Der Frauenstreik von 1991 erreichte sein Hauptziel, das Sichtbarmachen der oft unter- und unbezahlten Frauenarbeit wie Hausarbeit einschliesslich Kinderbetreuung. Andere langfristige Erfolge dieser Bewegung zeigten sich bei der Verabschiedung des Gleichstellungsgesetzes 1995, der Einführung der Fristenlösung 2002 (Abtreibung) und der Institutionalisierung einer Mutterschaftsversicherung 2005 (für die seit 1945 ein Verfassungsauftrag bestand).

Zweite Welle

Grève des femmes

Doch eine Angleichung der Löhne wurde nach dieser ersten lila Welle nicht erreicht. 2019 folgte eine zweite Welle: 28 Jahre später, wieder an einem 14. Juni.

Die treibenden Kräfte dieser zweiten Mobilisierung waren Gewerkschaften und Frauenverbände. Sie reagierten auf die 2018 verabschiedete Revision des Bundesgesetzes über die Gleichstellung von Frau und Mann von 1996, die keine Sanktionen vorsah bei Nichteinhaltung der Lohngleichheit in Unternehmen, die Lohngleichheitsanalysen durchführen müssen.
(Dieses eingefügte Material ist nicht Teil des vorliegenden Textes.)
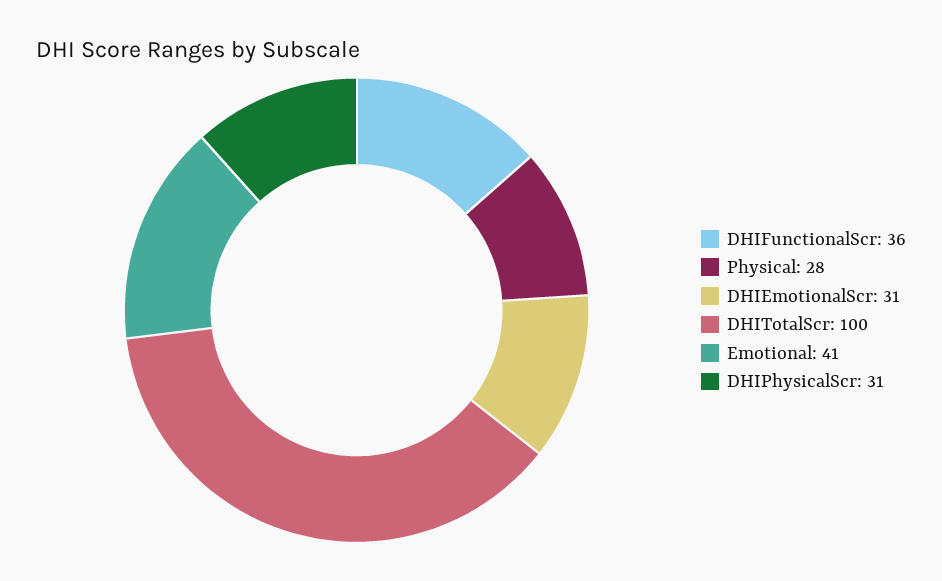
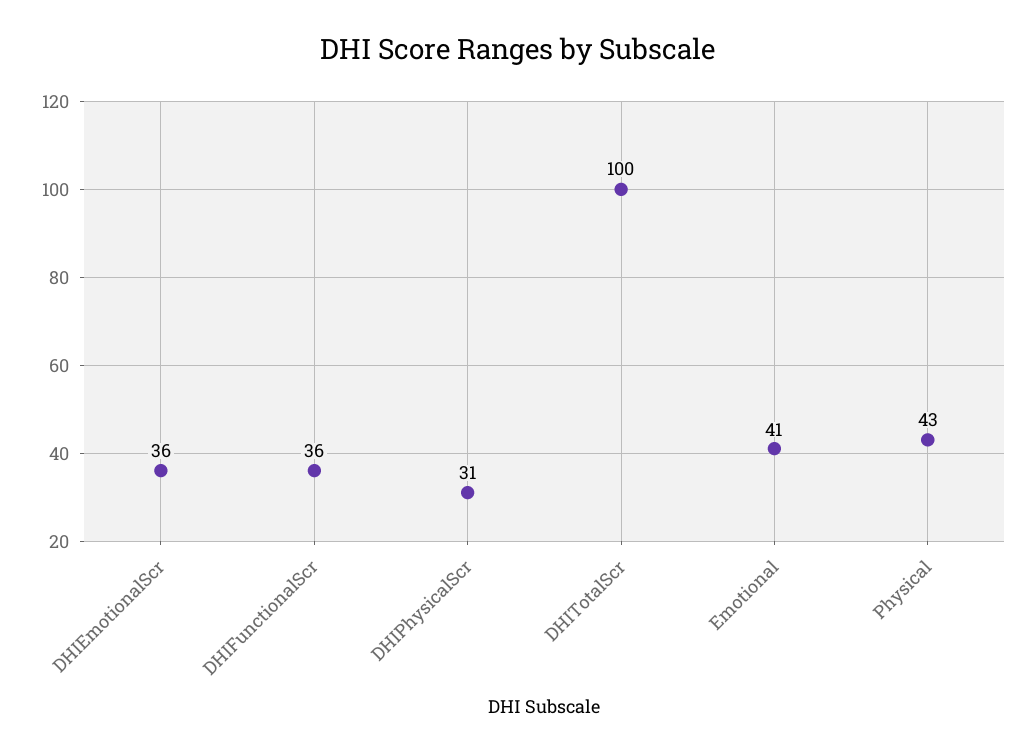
Physical: 28 -> 43
DHIEmotionalScr: 31 -> 36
Zu den Forderungen für 2019 gehörten neben dem Motto «gleicher Lohn für gleiche Arbeit» auch die Anerkennung der Hausarbeit und der Kampf gegen Gewalt an Frauen. Also die gleichen Postulate wie diejenigen von 1991.

FrauenStreik
©SUIKA

 

Und die Männer? Welche Rolle spielten sie bei diesem Frauenstreik? Bei der Organisation der Mobilisierung fanden auch einige Gender-Diskussionen statt. Die Bitte an die Männer war, sie sollten sich nicht vordrängen. Sie sollten viel mehr hinter den Kulissen aktiv werden, das heisst, die Frauen logistisch unterstützen, zum Beispiel bei der Kinderbetreuung, damit ihre Partnerinnen – sowie die Kleinkindererzieherinnen – an der Demonstration teilnehmen konnten, wenn sie wollten.

Helvetia Ruft

Neben den erfolgreichen Protestaktionen vom 14. Juni und anderen Demonstrationen ist der beste Weg, die eigenen Rechte und Ideen in der Schweiz zu verteidigen, die Politik: zum Beispiel durch die Teilnahme an öffentlichen Debatten oder den Einsitz in einem Parlament. Diesem Grundsatz folgend schloss sich eine Gruppe von Frauen aus der Schweiz, aus allen Parteien und den unterschiedlichsten Berufsgruppen zusammen, um ein gemeinsames Ziel zu verwirklichen: Frauen und Männer sollen zu gleichen Teilen politische Entscheidungen treffen. «Helvetia ruft!» wurde 2018 als überparteiliche Bewegung für mehr Frauen in der Politik ins Leben gerufen, als Ergänzung zum Frauenstreik vom 14. Juni. Die Bewegung fordert Frauen aus allen Parteien dazu auf, sich zur Wahl zu stellen, und bietet den Kandidatinnen Workshops und Mentorings an, um sie im Wahlkampf zu unterstützen und sicherzustellen, dass sie chancenreiche Listenplätze erhalten. Denn mehr Frauen auf den Listen bedeutet auch eine grössere Chance, dass mehr Politikerinnen gewählt werden.

Helvetia Ruft
©Alliance F

Dritte Welle: Wahlen

Wer im Frühling mobilisiert, erntet im Herbst:  Das erste Mal in der Schweizer Geschichte wurden 2019 mehr neue Frauen als neue Männer gewählt –sowohl in den Nationalrat als auch in den Ständerat. 
Von den 200 Sitzen im Nationalrat sind nun 84 Frauen von Frauen besetzt. Dies entspricht einem Anteil von 42 Prozent. Im Ständerat haben die Frauen ihre Sitzzahl verdoppelt und halten nun 12 der 46 Sitze. Dadurch wird die Gleichheit noch nicht erreicht, aber es ist eine beträchtliche Verbesserung im Vergleich zu früheren Wahlen. Das Ergebnis inspiriert und motiviert Frauen, für politische Ämter zu kandidieren, umso mehr als die Schweiz 2021 50 Jahre eidgenössisches Stimm- und Wahlrecht für Frauen feiert.